» **Exercise prompt**: Retype all of the items below character for character, and leave the pictures out of your copy.

» **Provided information**:
*** Begin section ***
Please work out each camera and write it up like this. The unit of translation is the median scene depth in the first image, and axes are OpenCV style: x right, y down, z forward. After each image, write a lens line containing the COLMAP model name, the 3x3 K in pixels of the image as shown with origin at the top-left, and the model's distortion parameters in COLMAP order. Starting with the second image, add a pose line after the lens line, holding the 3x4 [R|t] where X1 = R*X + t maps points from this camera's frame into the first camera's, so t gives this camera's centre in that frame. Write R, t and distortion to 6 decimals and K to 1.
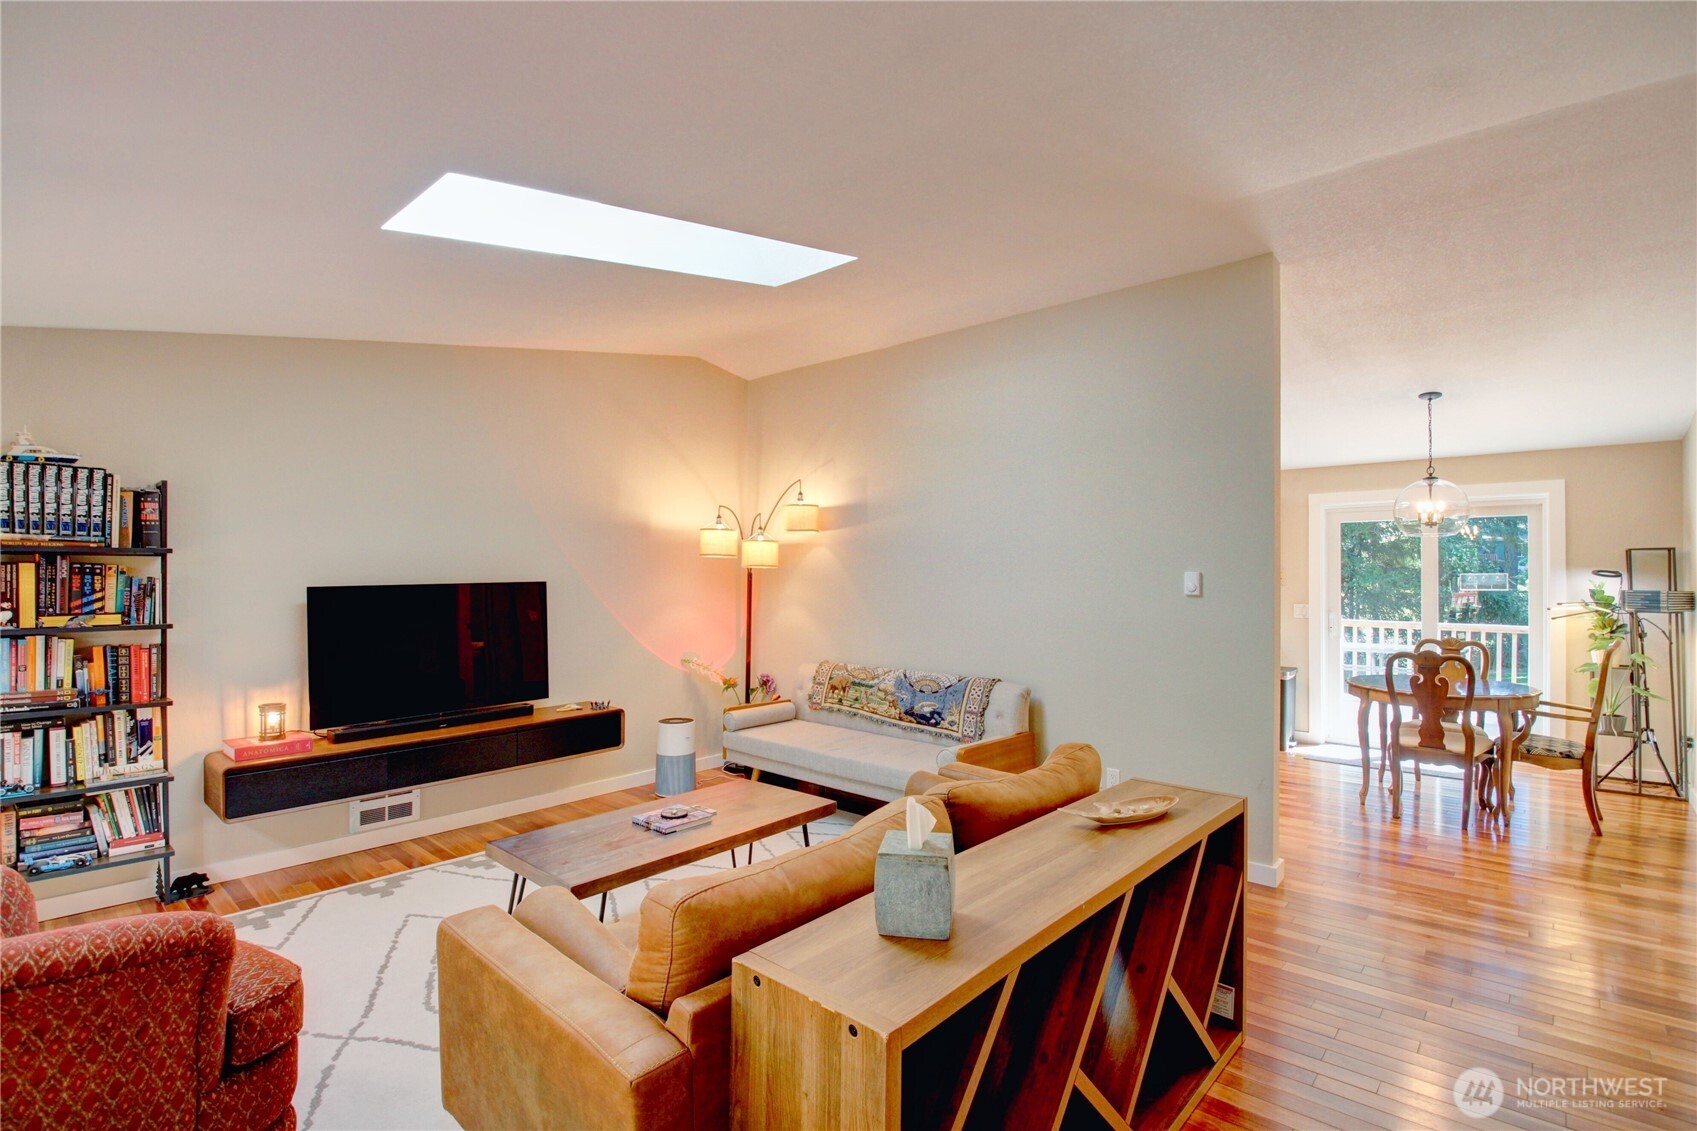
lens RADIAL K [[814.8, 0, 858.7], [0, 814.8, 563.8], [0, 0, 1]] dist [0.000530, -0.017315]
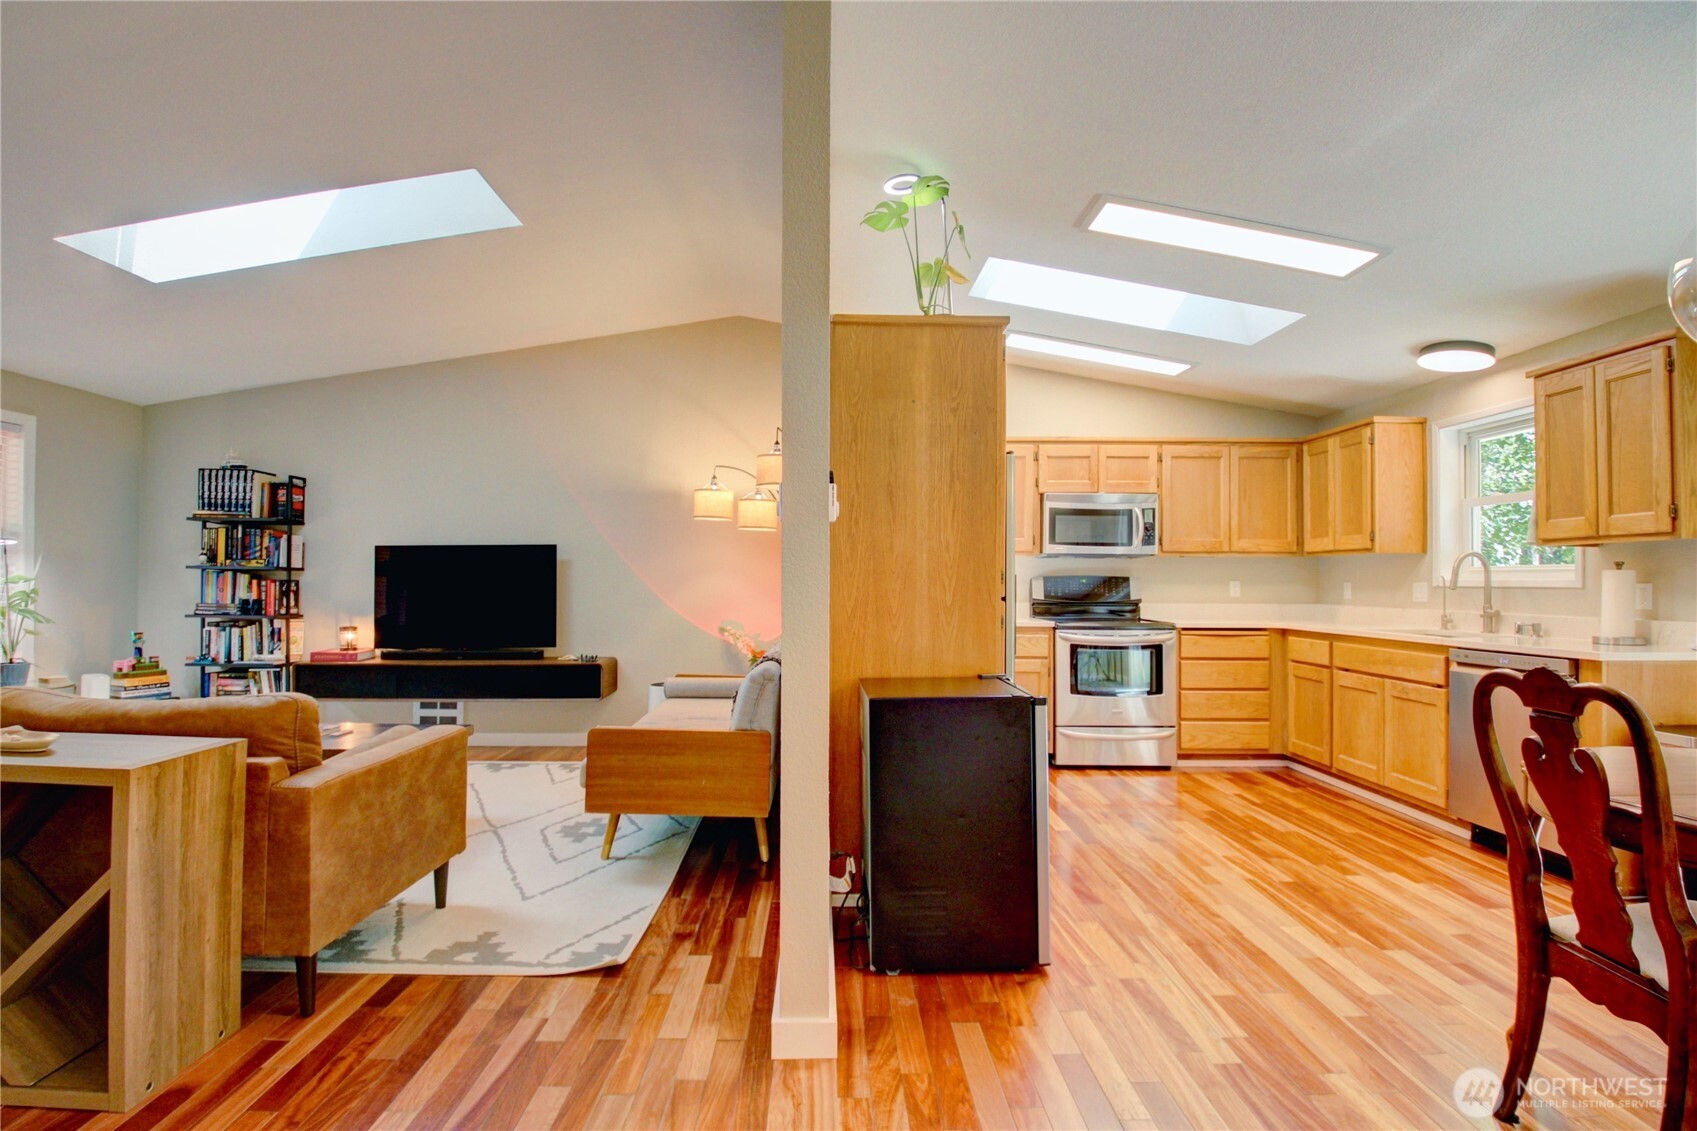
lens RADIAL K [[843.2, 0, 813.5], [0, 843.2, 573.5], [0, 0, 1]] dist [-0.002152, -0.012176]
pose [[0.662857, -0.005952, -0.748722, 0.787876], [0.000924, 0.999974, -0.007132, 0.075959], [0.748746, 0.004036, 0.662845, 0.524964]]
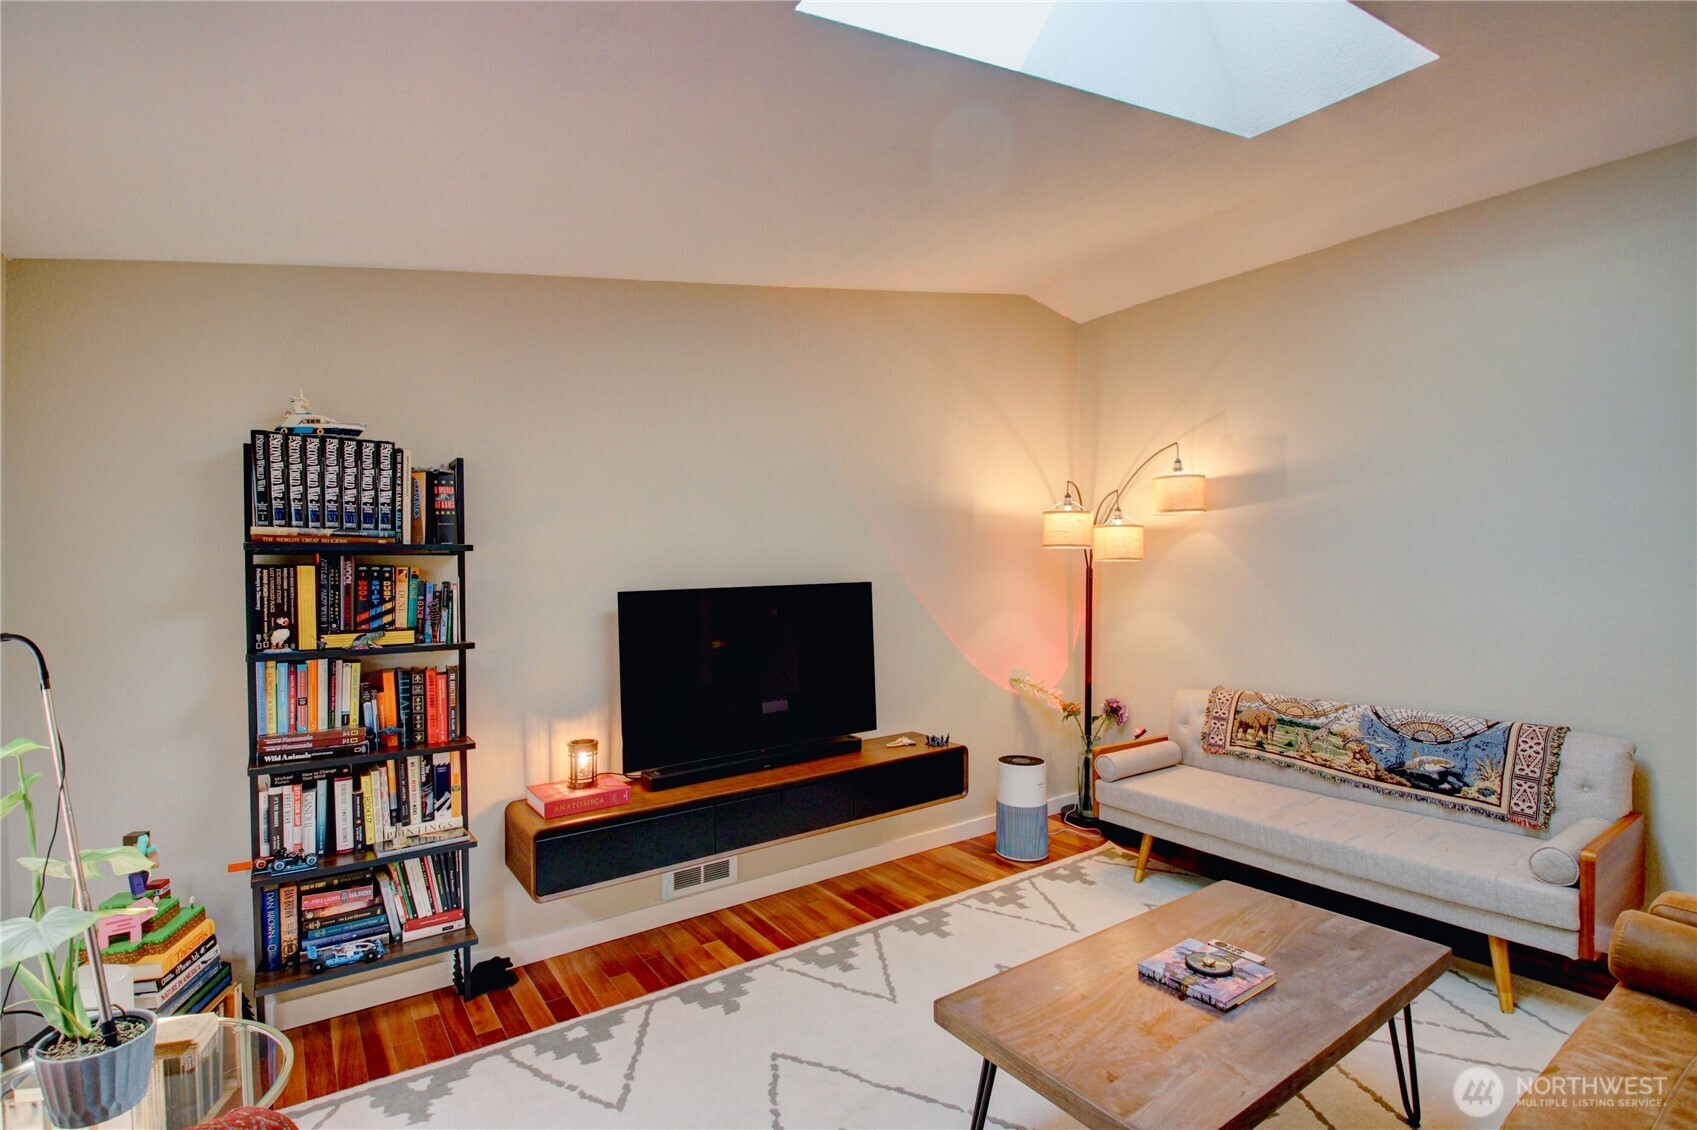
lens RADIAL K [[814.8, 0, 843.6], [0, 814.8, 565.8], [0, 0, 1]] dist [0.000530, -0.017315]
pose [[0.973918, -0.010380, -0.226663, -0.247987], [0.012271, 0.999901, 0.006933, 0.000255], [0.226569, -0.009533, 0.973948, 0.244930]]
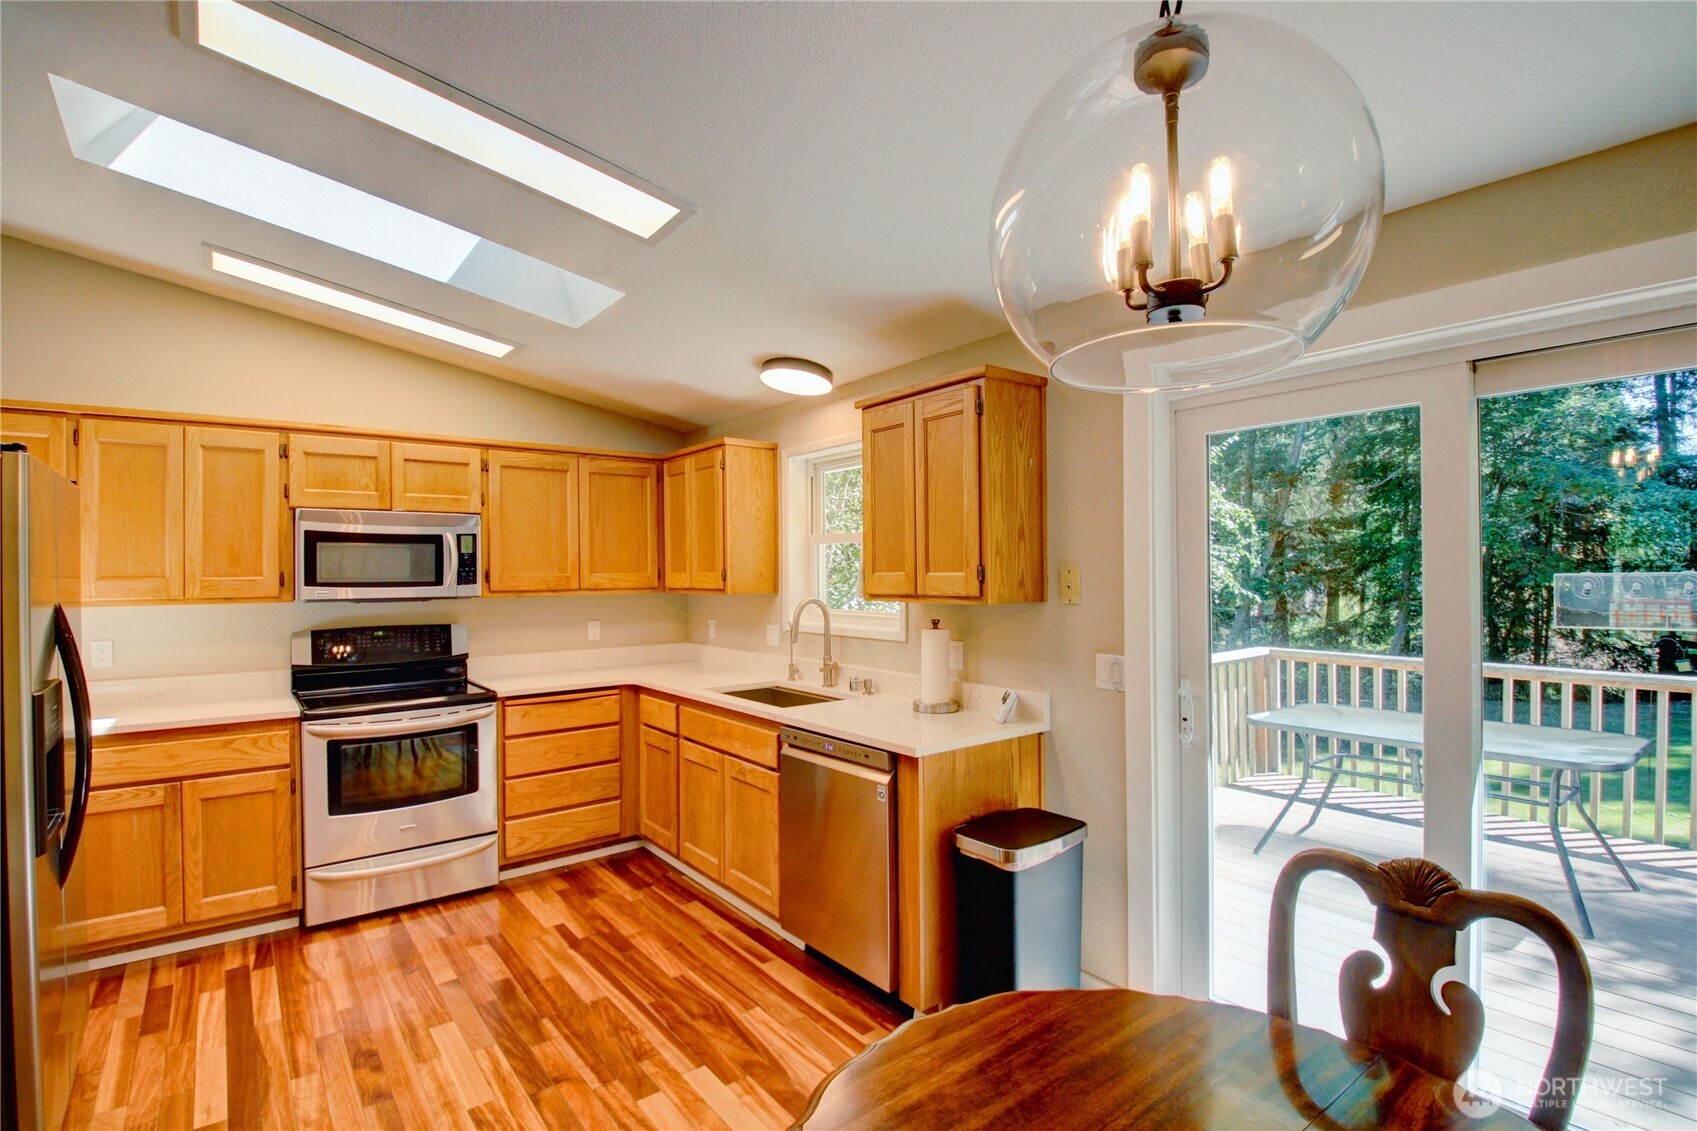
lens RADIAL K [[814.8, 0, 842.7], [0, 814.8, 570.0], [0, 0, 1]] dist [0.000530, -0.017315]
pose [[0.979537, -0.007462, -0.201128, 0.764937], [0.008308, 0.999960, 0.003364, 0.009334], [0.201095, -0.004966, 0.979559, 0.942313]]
*** End section ***
» **Task output**:
Please work out each camera and write it up like this. The unit of translation is the median scene depth in the first image, and axes are OpenCV style: x right, y down, z forward. After each image, write a lens line containing the COLMAP model name, the 3x3 K in pixels of the image as shown with origin at the top-left, and the model's distortion parameters in COLMAP order. Starting with the second image, add a pose line after the lens line, holding the 3x4 [R|t] where X1 = R*X + t maps points from this camera's frame into the first camera's, so t gives this camera's centre in that frame. Write R, t and distortion to 6 decimals and K to 1.
lens RADIAL K [[814.8, 0, 858.7], [0, 814.8, 563.8], [0, 0, 1]] dist [0.000530, -0.017315]
lens RADIAL K [[843.2, 0, 813.5], [0, 843.2, 573.5], [0, 0, 1]] dist [-0.002152, -0.012176]
pose [[0.662857, -0.005952, -0.748722, 0.787876], [0.000924, 0.999974, -0.007132, 0.075959], [0.748746, 0.004036, 0.662845, 0.524964]]
lens RADIAL K [[814.8, 0, 843.6], [0, 814.8, 565.8], [0, 0, 1]] dist [0.000530, -0.017315]
pose [[0.973918, -0.010380, -0.226663, -0.247987], [0.012271, 0.999901, 0.006933, 0.000255], [0.226569, -0.009533, 0.973948, 0.244930]]
lens RADIAL K [[814.8, 0, 842.7], [0, 814.8, 570.0], [0, 0, 1]] dist [0.000530, -0.017315]
pose [[0.979537, -0.007462, -0.201128, 0.764937], [0.008308, 0.999960, 0.003364, 0.009334], [0.201095, -0.004966, 0.979559, 0.942313]]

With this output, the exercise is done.